Lenders Adjusting to a New Reality: Tighter Belts

As mortgage bankers prepare for a new refinancing wave, they are struggling to digest the enduring effect of the last one - a strict new emphasis on the bottom line.

The signs were everywhere last year.

In December, PNC Mortgage, Vernon Hills, Ill., announced it would no longer buy loans from wholesale brokers, which wrote up to 20% of all PNC's loans. The company said it was paying too much for low-quality loans, and preferred to focus on writing loans through its own loan officers.

Earlier in 1995, GE Capital Mortgage discontinued its retail lending program, through which mostly small lenders had written GE loans. The program had never generated large volumes, and reportedly did not make enough profit to satisfy a more cost-conscious approach at GE.
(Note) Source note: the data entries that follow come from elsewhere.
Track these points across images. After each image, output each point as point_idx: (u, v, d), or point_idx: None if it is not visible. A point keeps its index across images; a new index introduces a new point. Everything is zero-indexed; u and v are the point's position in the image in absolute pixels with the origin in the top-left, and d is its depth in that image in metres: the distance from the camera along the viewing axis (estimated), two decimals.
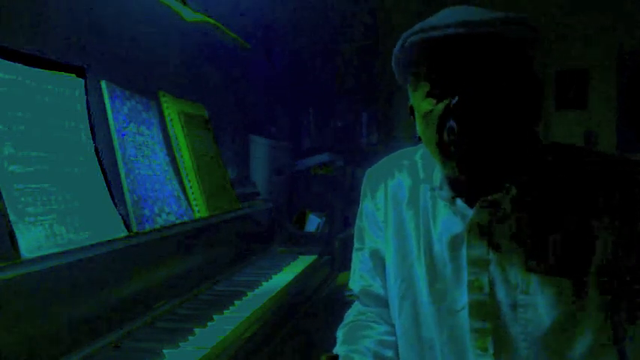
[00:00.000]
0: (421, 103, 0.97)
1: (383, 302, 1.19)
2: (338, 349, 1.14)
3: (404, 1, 3.78)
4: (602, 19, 3.73)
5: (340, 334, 1.19)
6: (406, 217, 1.11)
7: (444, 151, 0.95)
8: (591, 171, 0.98)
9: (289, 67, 3.28)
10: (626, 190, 0.94)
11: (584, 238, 0.95)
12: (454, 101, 0.91)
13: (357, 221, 1.23)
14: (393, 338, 1.16)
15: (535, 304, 0.96)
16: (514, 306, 0.97)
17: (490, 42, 0.90)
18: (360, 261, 1.22)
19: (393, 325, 1.17)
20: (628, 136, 3.77)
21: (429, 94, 0.95)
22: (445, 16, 0.93)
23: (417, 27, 0.94)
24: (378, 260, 1.18)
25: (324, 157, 3.17)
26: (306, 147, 3.64)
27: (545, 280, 0.96)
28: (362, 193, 1.22)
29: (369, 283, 1.20)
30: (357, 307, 1.25)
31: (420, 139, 1.03)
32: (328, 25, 3.60)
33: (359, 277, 1.22)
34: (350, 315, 1.24)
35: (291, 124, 3.48)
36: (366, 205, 1.20)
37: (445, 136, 0.93)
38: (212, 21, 1.91)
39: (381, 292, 1.19)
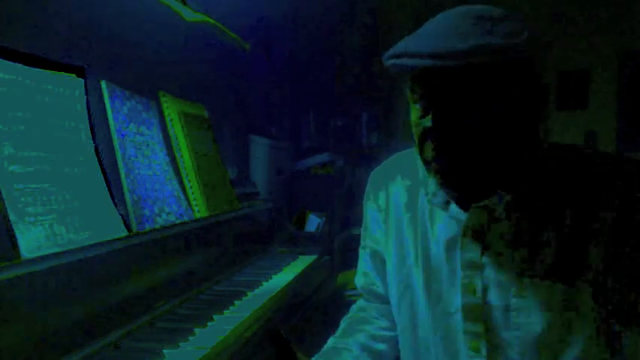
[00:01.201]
0: (412, 109, 0.98)
1: (384, 300, 1.21)
2: (331, 340, 1.19)
3: (404, 1, 3.78)
4: (602, 19, 3.73)
5: (341, 325, 1.24)
6: (405, 219, 1.13)
7: (427, 165, 0.98)
8: (590, 173, 0.96)
9: (289, 67, 3.28)
10: (626, 192, 0.93)
11: (580, 243, 0.94)
12: (428, 123, 0.92)
13: (363, 221, 1.26)
14: (391, 333, 1.19)
15: (528, 307, 0.96)
16: (507, 309, 0.97)
17: (460, 72, 0.88)
18: (363, 259, 1.26)
19: (393, 321, 1.19)
20: (628, 136, 3.77)
21: (415, 102, 0.96)
22: (420, 40, 0.91)
23: (394, 50, 0.93)
24: (378, 261, 1.21)
25: (324, 157, 3.17)
26: (306, 147, 3.64)
27: (539, 285, 0.95)
28: (365, 194, 1.23)
29: (371, 282, 1.24)
30: (360, 302, 1.29)
31: None
32: (328, 25, 3.60)
33: (362, 274, 1.27)
34: (353, 309, 1.28)
35: (291, 124, 3.48)
36: (369, 207, 1.22)
37: (426, 153, 0.95)
38: (212, 21, 1.91)
39: (382, 290, 1.22)
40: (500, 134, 0.91)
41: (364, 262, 1.25)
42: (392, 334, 1.19)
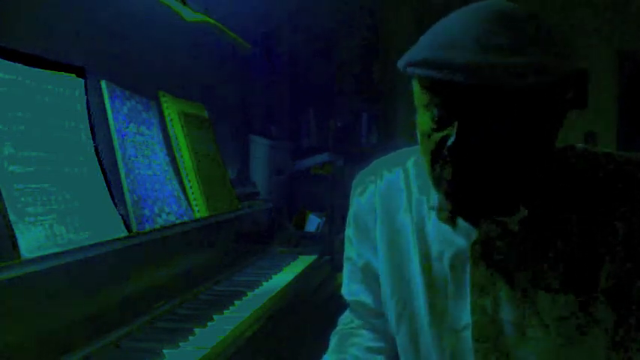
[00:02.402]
0: (423, 113, 0.86)
1: (373, 313, 1.13)
2: (326, 358, 1.11)
3: (404, 1, 3.78)
4: (602, 19, 3.73)
5: (331, 342, 1.15)
6: (400, 228, 1.04)
7: (437, 184, 0.88)
8: (600, 182, 0.92)
9: (289, 67, 3.28)
10: (637, 200, 0.89)
11: (594, 254, 0.91)
12: (450, 142, 0.80)
13: (347, 229, 1.14)
14: (382, 344, 1.12)
15: (544, 323, 0.92)
16: (521, 325, 0.93)
17: (503, 94, 0.78)
18: (350, 271, 1.14)
19: (384, 332, 1.12)
20: (628, 136, 3.78)
21: (429, 110, 0.84)
22: (454, 41, 0.78)
23: (421, 55, 0.81)
24: (369, 273, 1.10)
25: (324, 157, 3.17)
26: (306, 147, 3.64)
27: (554, 298, 0.91)
28: (350, 200, 1.13)
29: (358, 296, 1.13)
30: (347, 314, 1.20)
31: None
32: (328, 25, 3.60)
33: (348, 287, 1.16)
34: (340, 322, 1.19)
35: (291, 124, 3.48)
36: (353, 214, 1.11)
37: (437, 170, 0.85)
38: (212, 21, 1.91)
39: (372, 304, 1.12)
40: (528, 155, 0.83)
41: (351, 273, 1.14)
42: (382, 345, 1.12)
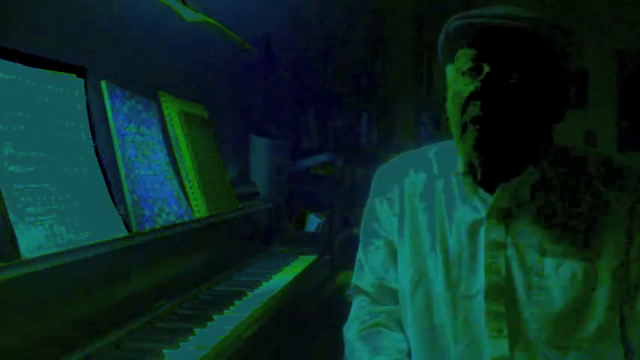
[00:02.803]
0: (455, 81, 1.04)
1: (394, 297, 1.17)
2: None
3: (404, 1, 3.78)
4: (602, 19, 3.73)
5: (358, 342, 1.14)
6: (420, 209, 1.15)
7: (464, 130, 1.02)
8: (611, 161, 1.07)
9: (289, 67, 3.28)
10: None
11: (600, 222, 1.01)
12: (480, 83, 0.98)
13: (366, 219, 1.24)
14: (404, 346, 1.13)
15: (548, 286, 1.01)
16: (529, 287, 1.02)
17: (524, 36, 0.98)
18: (372, 255, 1.22)
19: (398, 324, 1.16)
20: (628, 136, 3.78)
21: (463, 74, 1.02)
22: (489, 9, 1.01)
23: (463, 14, 1.02)
24: (390, 251, 1.19)
25: (324, 157, 3.17)
26: (306, 147, 3.64)
27: (559, 264, 1.01)
28: (373, 191, 1.24)
29: (381, 276, 1.19)
30: (365, 308, 1.21)
31: (447, 120, 1.09)
32: (328, 25, 3.60)
33: (369, 271, 1.21)
34: (359, 317, 1.19)
35: (291, 124, 3.48)
36: (377, 203, 1.21)
37: (467, 116, 1.01)
38: (212, 21, 1.91)
39: (394, 285, 1.18)
40: (540, 108, 1.00)
41: (373, 256, 1.21)
42: (406, 345, 1.14)
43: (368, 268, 1.22)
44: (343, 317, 1.25)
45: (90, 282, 1.13)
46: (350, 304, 1.27)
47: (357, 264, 1.26)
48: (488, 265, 1.05)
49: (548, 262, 1.02)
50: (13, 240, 0.99)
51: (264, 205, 2.30)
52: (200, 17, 1.83)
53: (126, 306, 1.24)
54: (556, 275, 1.01)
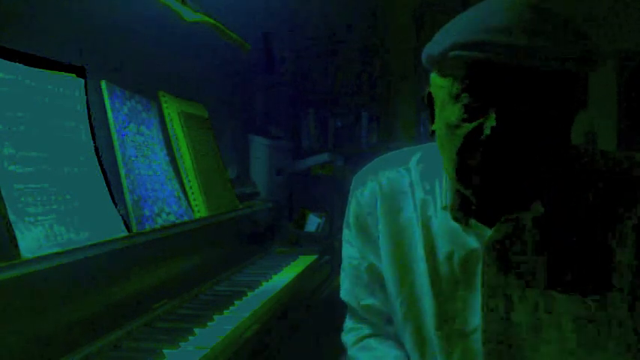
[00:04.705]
0: (449, 105, 0.84)
1: (384, 317, 1.09)
2: None
3: (404, 1, 3.78)
4: (602, 19, 3.73)
5: (361, 356, 1.09)
6: (404, 229, 1.01)
7: (462, 176, 0.86)
8: (613, 179, 0.92)
9: (289, 67, 3.28)
10: None
11: (608, 250, 0.89)
12: (487, 130, 0.79)
13: (344, 230, 1.12)
14: (401, 352, 1.07)
15: (559, 323, 0.90)
16: (536, 326, 0.91)
17: (553, 77, 0.79)
18: (352, 275, 1.11)
19: (393, 338, 1.09)
20: (628, 136, 3.77)
21: (460, 101, 0.83)
22: (506, 26, 0.78)
23: (470, 37, 0.79)
24: (374, 275, 1.07)
25: (324, 157, 3.17)
26: (306, 147, 3.64)
27: (570, 299, 0.90)
28: (349, 199, 1.10)
29: (366, 301, 1.10)
30: (351, 325, 1.15)
31: (433, 133, 0.93)
32: (328, 25, 3.60)
33: (352, 291, 1.12)
34: (348, 336, 1.14)
35: (291, 124, 3.48)
36: (353, 214, 1.08)
37: (467, 161, 0.83)
38: (212, 21, 1.91)
39: (382, 308, 1.08)
40: (556, 144, 0.83)
41: (356, 279, 1.10)
42: (404, 353, 1.07)
43: (351, 289, 1.12)
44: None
45: (90, 282, 1.13)
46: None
47: (341, 277, 1.15)
48: (485, 303, 0.93)
49: (557, 297, 0.90)
50: (13, 240, 0.99)
51: (264, 205, 2.30)
52: (200, 17, 1.83)
53: (126, 306, 1.24)
54: (567, 311, 0.89)
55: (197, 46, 2.06)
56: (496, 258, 0.92)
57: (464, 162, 0.84)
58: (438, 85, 0.88)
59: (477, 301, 0.94)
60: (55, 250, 1.07)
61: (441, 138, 0.88)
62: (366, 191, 1.06)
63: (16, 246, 0.99)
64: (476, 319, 0.94)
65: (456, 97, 0.83)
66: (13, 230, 0.99)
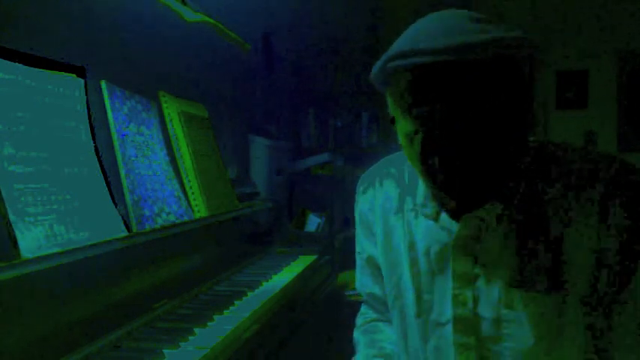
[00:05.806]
0: (402, 120, 0.92)
1: (385, 305, 1.18)
2: (362, 352, 1.16)
3: (404, 1, 3.78)
4: (601, 19, 3.73)
5: (359, 339, 1.21)
6: (393, 227, 1.10)
7: (430, 178, 0.92)
8: (575, 177, 0.94)
9: (289, 67, 3.28)
10: (609, 194, 0.90)
11: (568, 251, 0.92)
12: (435, 133, 0.87)
13: (355, 225, 1.23)
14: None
15: (519, 319, 0.94)
16: (498, 321, 0.96)
17: (482, 67, 0.84)
18: (359, 265, 1.24)
19: None
20: (628, 136, 3.77)
21: (411, 113, 0.89)
22: (430, 35, 0.86)
23: (400, 49, 0.88)
24: (374, 267, 1.18)
25: (324, 157, 3.17)
26: (306, 147, 3.64)
27: (530, 296, 0.94)
28: (355, 199, 1.21)
29: (370, 288, 1.22)
30: (363, 309, 1.28)
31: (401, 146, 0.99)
32: (328, 25, 3.60)
33: (360, 280, 1.24)
34: (358, 319, 1.26)
35: (291, 124, 3.48)
36: (358, 211, 1.20)
37: (429, 164, 0.90)
38: (212, 21, 1.91)
39: (382, 296, 1.19)
40: (505, 136, 0.88)
41: (361, 268, 1.23)
42: None
43: (359, 278, 1.24)
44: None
45: (90, 282, 1.13)
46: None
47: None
48: (455, 296, 0.99)
49: (518, 294, 0.94)
50: (13, 240, 0.99)
51: (264, 205, 2.30)
52: (200, 17, 1.83)
53: (126, 306, 1.24)
54: (526, 308, 0.93)
55: (197, 46, 2.06)
56: (463, 251, 0.98)
57: (427, 165, 0.91)
58: (391, 103, 0.96)
59: (449, 294, 1.01)
60: (55, 250, 1.07)
61: (406, 148, 0.95)
62: (367, 191, 1.17)
63: (16, 246, 0.99)
64: (448, 311, 1.01)
65: (406, 110, 0.90)
66: (13, 230, 0.99)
Some players chose to exit the mortgage business altogether. Notably, Prudential Life Insurance Co.'s mortgage unit was put up for sale, and Wells Fargo hired Norwest Mortgage Inc. to write its home loans.

Industry executives say that a host of factors conspired to create a new emphasis on cost cutting in a hitherto more relaxed business.

The mortgage industry, which expanded to write a record $1 trillion of loans in 1993, continues to be too large for current volumes - estimated at $654 billion last year, and $765 billion this year. Fierce competition has driven down prices, forcing a new focus on costs.

And the influx of new capital, primarily from commercial banks, is changing the economics of the industry. The largest lenders can afford to buy, and constantly improve, expensive computer systems to originate and service ever larger volumes of loans. At these companies, the costs of originating and servicing each loan is consistently going down, and everyone must strive to keep up.

"The name of the game is keeping your costs down on everything, every little operation - the cost of borrowing money, the cost of distribution to the public," said David Loeb, chairman of Countrywide Credit Industries, Pasadena, Calif.

Within that context, Mr. Loeb and other executives said PNC's decision to abandon the wholesale purchase of loans from mortgage brokers makes eminent sense.

"There's no money in wholesale lending. The brokers get everything and then some," Mr. Loeb said. Countrywide is building up its direct business with consumers, in order to decrease its reliance on third parties, he said.

Fees to mortgage brokers have climbed in the last few years, as lenders jockey for volume by offering lucrative deals to brokers. Brokers these days get not only all the origination fees but also a portion of the servicing release premium, noted Saiyid T. Naqvi, chief executive of PNC Mortgage.

In addition, loans made by brokers tend to be refinanced more quickly, he said. When rates go down, brokers are quick to resolicit their customers. These and other factors led PNC to abandon the wholesale business, Mr. Naqvi said.

PNC's exit from wholesale lending is the latest sign that the mortgage business is rationalizing, said Luke Hayden of Chemical Residential Mortgage. In other words, players are adjusting their strategies to match the real costs and profits of the mortgage business.

So do the largest lenders, such as Countrywide, Chemical, and Norwest, plan to follow PNC's lead?

Not anytime soon. To exit wholesale lending or any other channel means that you give up a whole segment of the market to your competitors, said Mark Korell, group president of lender and investor services at Norwest Mortgage Inc., Des Moines. That's something that a really large lender just cannot afford to do.

Still, Mr. Korell warned that if brokers charged too much, the pressure to cut back on wholesale lending would mount.

"Brokers have to compete with other forms of production, don't they? If they take too much out of the equation, they're not going to be able to stay in business," he said.

"The moral of the story here is that the mortgage banking industry, like every other industry, over time will act in a rational way," Mr. Korell said. "Capital is movable. Not too many people are going to stay in a business where they can't make adequate returns to their shareholders."